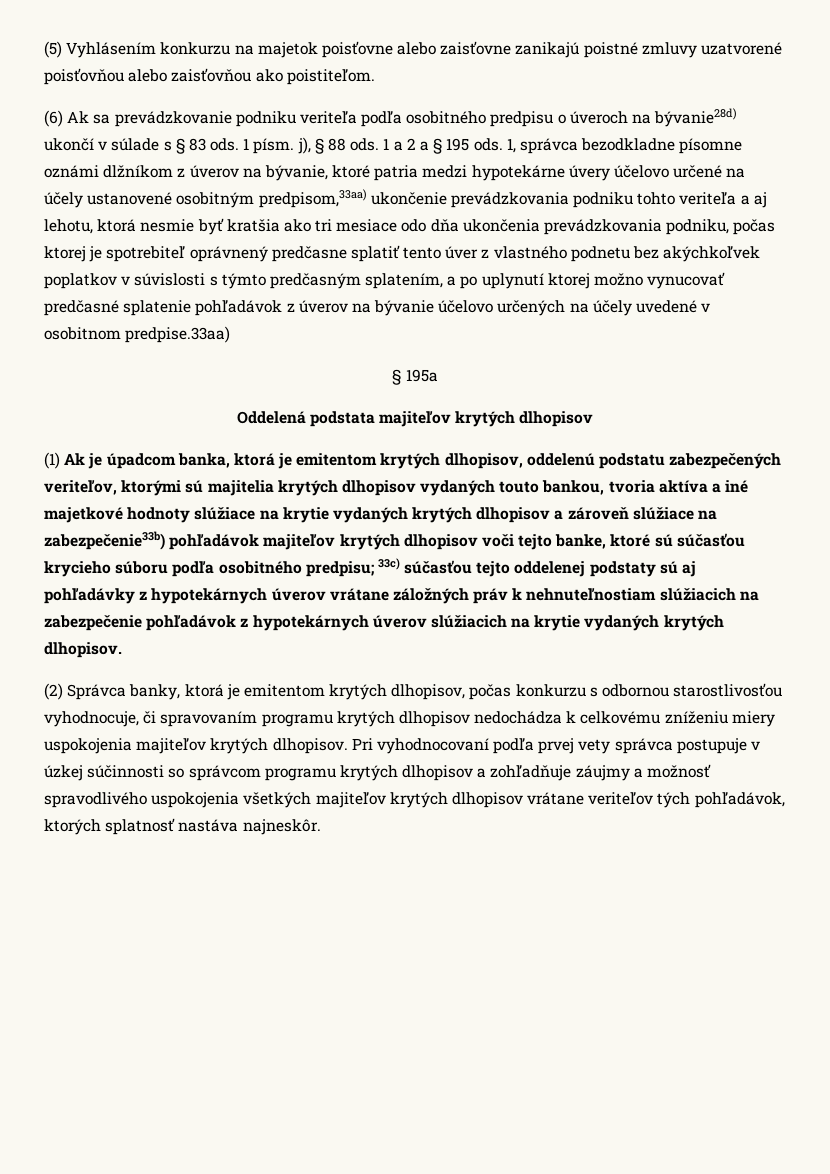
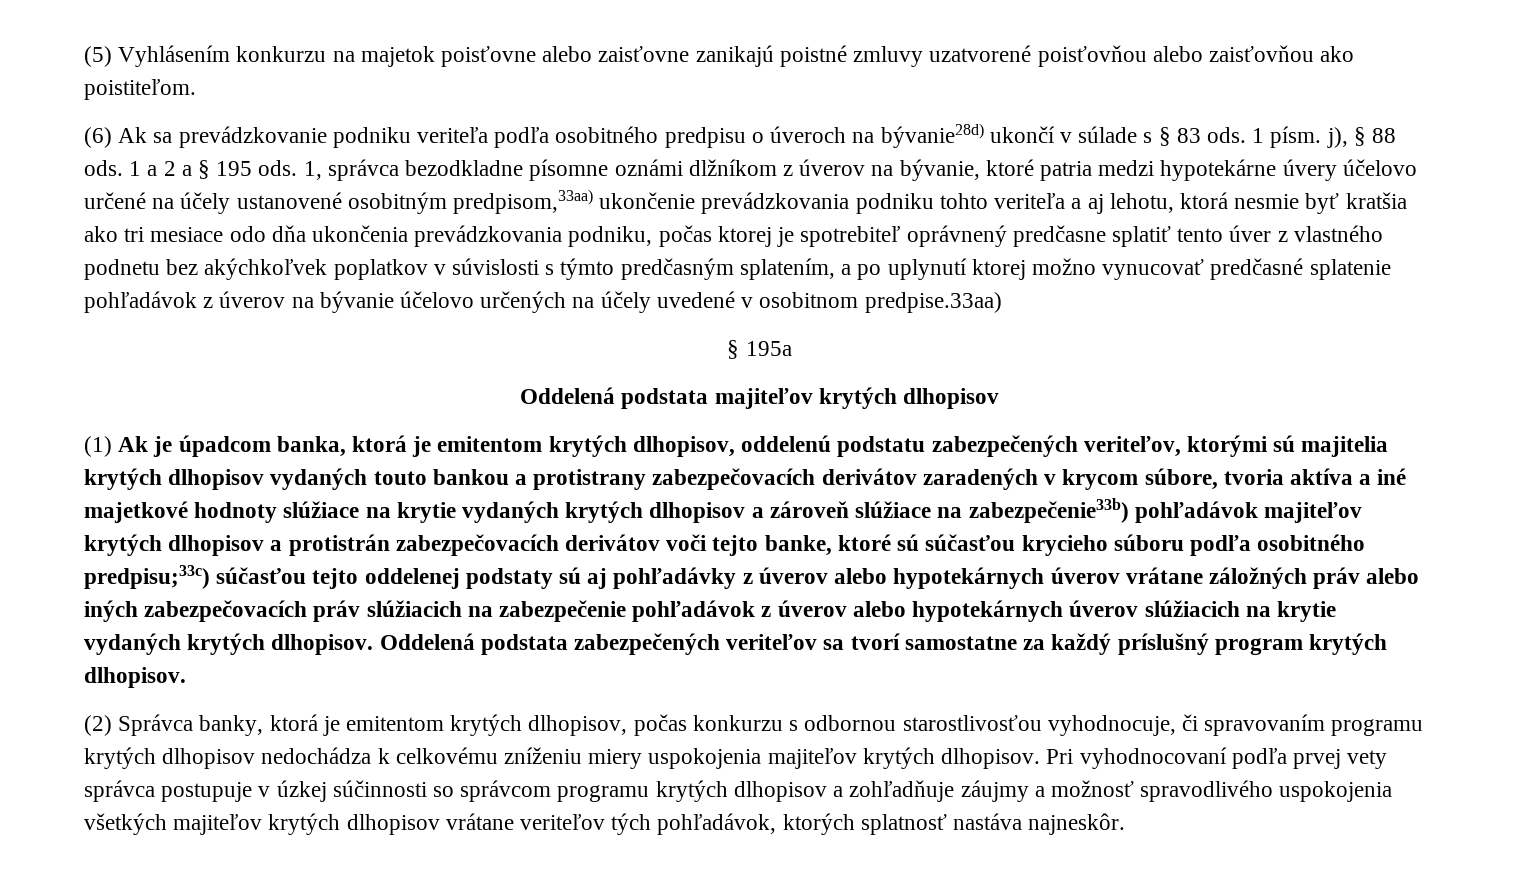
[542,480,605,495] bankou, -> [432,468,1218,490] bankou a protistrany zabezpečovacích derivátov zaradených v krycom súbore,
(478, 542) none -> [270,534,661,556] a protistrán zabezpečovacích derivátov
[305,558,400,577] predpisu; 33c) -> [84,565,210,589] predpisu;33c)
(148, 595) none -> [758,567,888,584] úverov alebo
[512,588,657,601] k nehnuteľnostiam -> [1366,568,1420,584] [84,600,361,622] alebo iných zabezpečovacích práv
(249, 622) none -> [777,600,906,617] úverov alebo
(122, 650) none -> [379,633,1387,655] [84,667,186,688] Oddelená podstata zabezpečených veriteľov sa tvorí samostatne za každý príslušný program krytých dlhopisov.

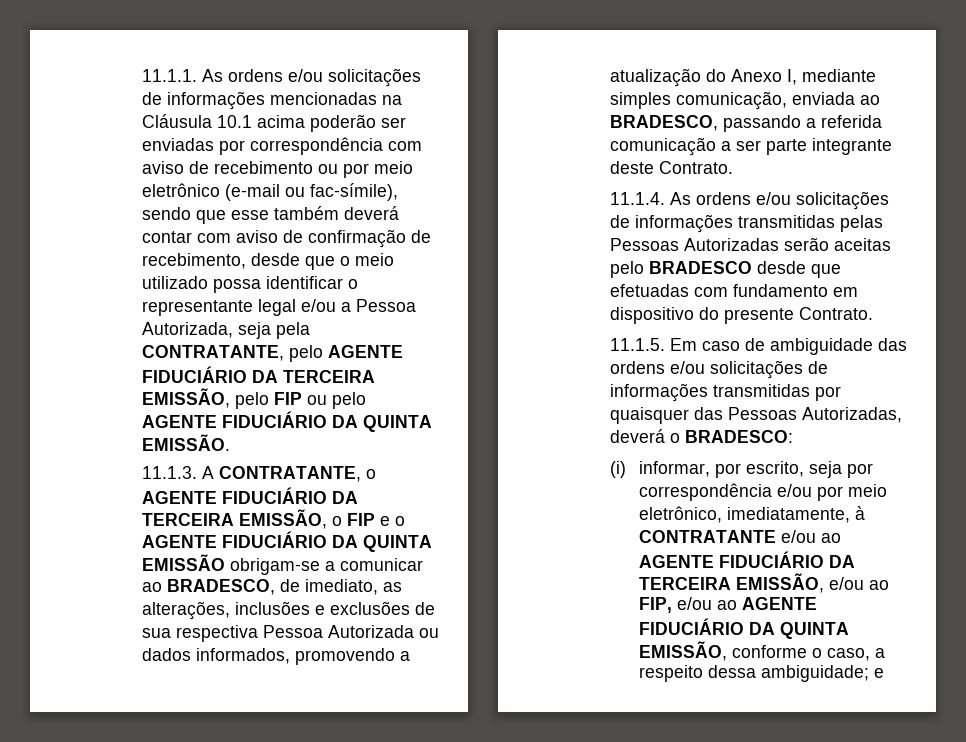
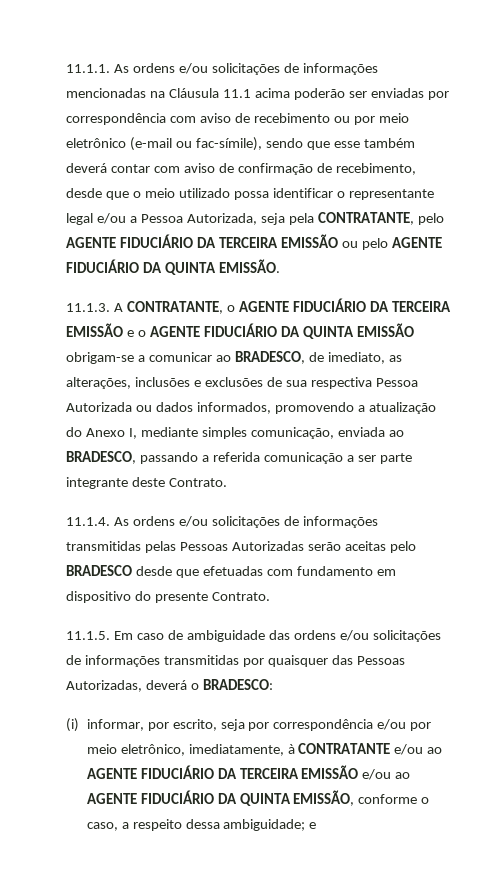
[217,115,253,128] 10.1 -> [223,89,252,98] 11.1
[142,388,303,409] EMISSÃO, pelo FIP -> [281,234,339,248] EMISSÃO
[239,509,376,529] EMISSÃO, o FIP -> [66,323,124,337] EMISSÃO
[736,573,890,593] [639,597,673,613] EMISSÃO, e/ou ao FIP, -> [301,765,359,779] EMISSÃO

#### BRIEF:
Exclude the pictures, and transcribe all of the material exactly.

#### REPLY:
[542,480,605,495] bankou, -> [432,468,1218,490] bankou a protistrany zabezpečovacích derivátov zaradených v krycom súbore,
(478, 542) none -> [270,534,661,556] a protistrán zabezpečovacích derivátov
[305,558,400,577] predpisu; 33c) -> [84,565,210,589] predpisu;33c)
(148, 595) none -> [758,567,888,584] úverov alebo
[512,588,657,601] k nehnuteľnostiam -> [1366,568,1420,584] [84,600,361,622] alebo iných zabezpečovacích práv
(249, 622) none -> [777,600,906,617] úverov alebo
(122, 650) none -> [379,633,1387,655] [84,667,186,688] Oddelená podstata zabezpečených veriteľov sa tvorí samostatne za každý príslušný program krytých dlhopisov.

[217,115,253,128] 10.1 -> [223,89,252,98] 11.1
[142,388,303,409] EMISSÃO, pelo FIP -> [281,234,339,248] EMISSÃO
[239,509,376,529] EMISSÃO, o FIP -> [66,323,124,337] EMISSÃO
[736,573,890,593] [639,597,673,613] EMISSÃO, e/ou ao FIP, -> [301,765,359,779] EMISSÃO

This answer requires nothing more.